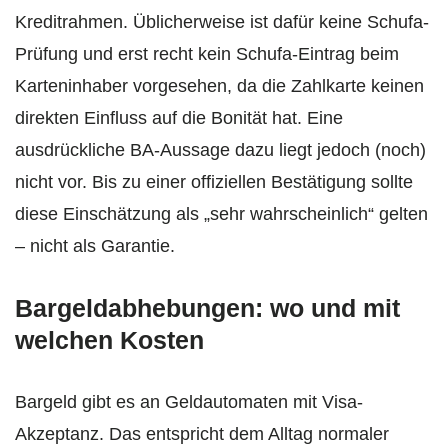
Kreditrahmen. Üblicherweise ist dafür keine Schufa-
Prüfung und erst recht kein Schufa-Eintrag beim
Karteninhaber vorgesehen, da die Zahlkarte keinen
direkten Einfluss auf die Bonität hat. Eine
ausdrückliche BA‑Aussage dazu liegt jedoch (noch)
nicht vor. Bis zu einer offiziellen Bestätigung sollte
diese Einschätzung als „sehr wahrscheinlich“ gelten
– nicht als Garantie.
Bargeldabhebungen: wo und mit
welchen Kosten
Bargeld gibt es an Geldautomaten mit Visa-
Akzeptanz. Das entspricht dem Alltag normaler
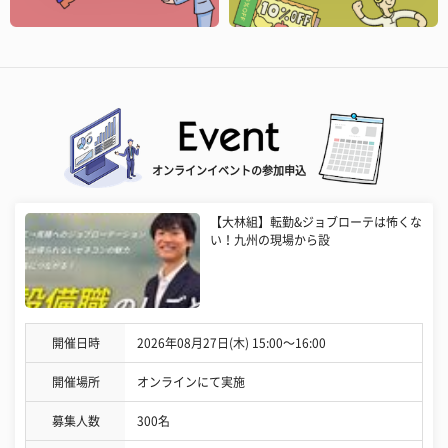
オンラインイベントの参加申込
【大林組】転勤&ジョブローテは怖くな
い！九州の現場から設
開催日時
2026年08月27日(木) 15:00〜16:00
開催場所
オンラインにて実施
募集人数
300名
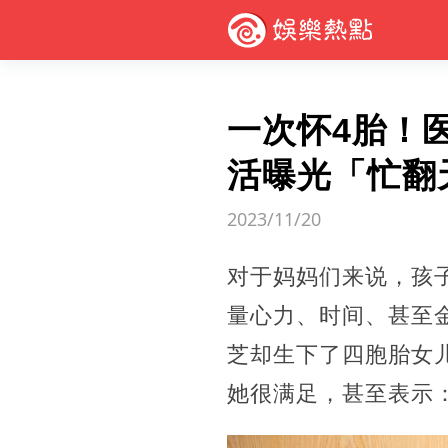
一次怀4胎！
活曝光「忙翻
2023/11/20
对于妈妈们来说，孩
量心力、时间、甚至
芝却生下了四胞胎女
她很满足，甚至表示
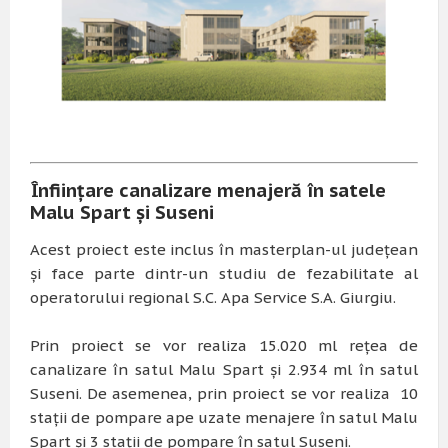
Înființare canalizare menajeră în satele
Malu Spart și Suseni
Acest proiect este inclus în masterplan-ul județean
și face parte dintr-un studiu de fezabilitate al
operatorului regional S.C. Apa Service S.A. Giurgiu.
Prin proiect se vor realiza 15.020 ml rețea de
canalizare în satul Malu Spart și 2.934 ml în satul
Suseni. De asemenea, prin proiect se vor realiza 10
stații de pompare ape uzate menajere în satul Malu
Spart și 3 stații de pompare în satul Suseni.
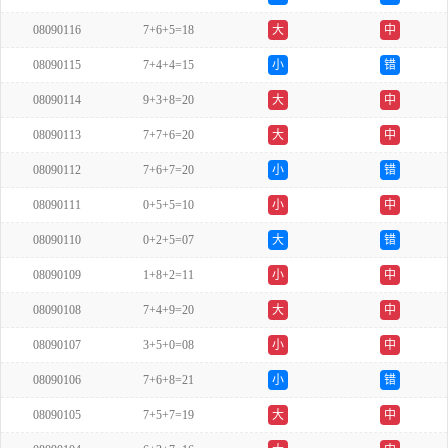
08090116
7+6+5=18
大
中
08090115
7+4+4=15
小
错
08090114
9+3+8=20
大
中
08090113
7+7+6=20
大
中
08090112
7+6+7=20
小
错
08090111
0+5+5=10
小
中
08090110
0+2+5=07
大
错
08090109
1+8+2=11
小
中
08090108
7+4+9=20
大
中
08090107
3+5+0=08
小
中
08090106
7+6+8=21
小
错
08090105
7+5+7=19
大
中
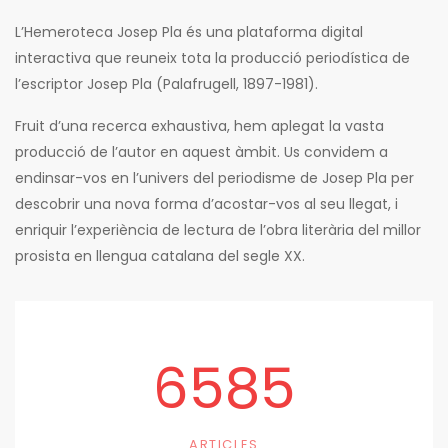
L’Hemeroteca Josep Pla és una plataforma digital
interactiva que reuneix tota la producció periodística de
l’escriptor Josep Pla (Palafrugell, 1897-1981).
Fruit d’una recerca exhaustiva, hem aplegat la vasta
producció de l’autor en aquest àmbit. Us convidem a
endinsar-vos en l’univers del periodisme de Josep Pla per
descobrir una nova forma d’acostar-vos al seu llegat, i
enriquir l’experiència de lectura de l’obra literària del millor
prosista en llengua catalana del segle XX.
6585
ARTICLES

#### WHAT IS REQUIRED:
The result should be every entry, word for word, and no pictures.

#### SOLUTION FOR THIS EXERCISE:
Kreditrahmen. Üblicherweise ist dafür keine Schufa-
Prüfung und erst recht kein Schufa-Eintrag beim
Karteninhaber vorgesehen, da die Zahlkarte keinen
direkten Einfluss auf die Bonität hat. Eine
ausdrückliche BA‑Aussage dazu liegt jedoch (noch)
nicht vor. Bis zu einer offiziellen Bestätigung sollte
diese Einschätzung als „sehr wahrscheinlich“ gelten
– nicht als Garantie.
Bargeldabhebungen: wo und mit
welchen Kosten
Bargeld gibt es an Geldautomaten mit Visa-
Akzeptanz. Das entspricht dem Alltag normaler
オンラインイベントの参加申込
【大林組】転勤&ジョブローテは怖くな
い！九州の現場から設
開催日時
2026年08月27日(木) 15:00〜16:00
開催場所
オンラインにて実施
募集人数
300名
一次怀4胎！
活曝光「忙翻
2023/11/20
对于妈妈们来说，孩
量心力、时间、甚至
芝却生下了四胞胎女
她很满足，甚至表示
Înființare canalizare menajeră în satele
Malu Spart și Suseni
Acest proiect este inclus în masterplan-ul județean
și face parte dintr-un studiu de fezabilitate al
operatorului regional S.C. Apa Service S.A. Giurgiu.
Prin proiect se vor realiza 15.020 ml rețea de
canalizare în satul Malu Spart și 2.934 ml în satul
Suseni. De asemenea, prin proiect se vor realiza 10
stații de pompare ape uzate menajere în satul Malu
Spart și 3 stații de pompare în satul Suseni.
08090116
7+6+5=18
大
中
08090115
7+4+4=15
小
错
08090114
9+3+8=20
大
中
08090113
7+7+6=20
大
中
08090112
7+6+7=20
小
错
08090111
0+5+5=10
小
中
08090110
0+2+5=07
大
错
08090109
1+8+2=11
小
中
08090108
7+4+9=20
大
中
08090107
3+5+0=08
小
中
08090106
7+6+8=21
小
错
08090105
7+5+7=19
大
中
L’Hemeroteca Josep Pla és una plataforma digital
interactiva que reuneix tota la producció periodística de
l’escriptor Josep Pla (Palafrugell, 1897-1981).
Fruit d’una recerca exhaustiva, hem aplegat la vasta
producció de l’autor en aquest àmbit. Us convidem a
endinsar-vos en l’univers del periodisme de Josep Pla per
descobrir una nova forma d’acostar-vos al seu llegat, i
enriquir l’experiència de lectura de l’obra literària del millor
prosista en llengua catalana del segle XX.
6585
ARTICLES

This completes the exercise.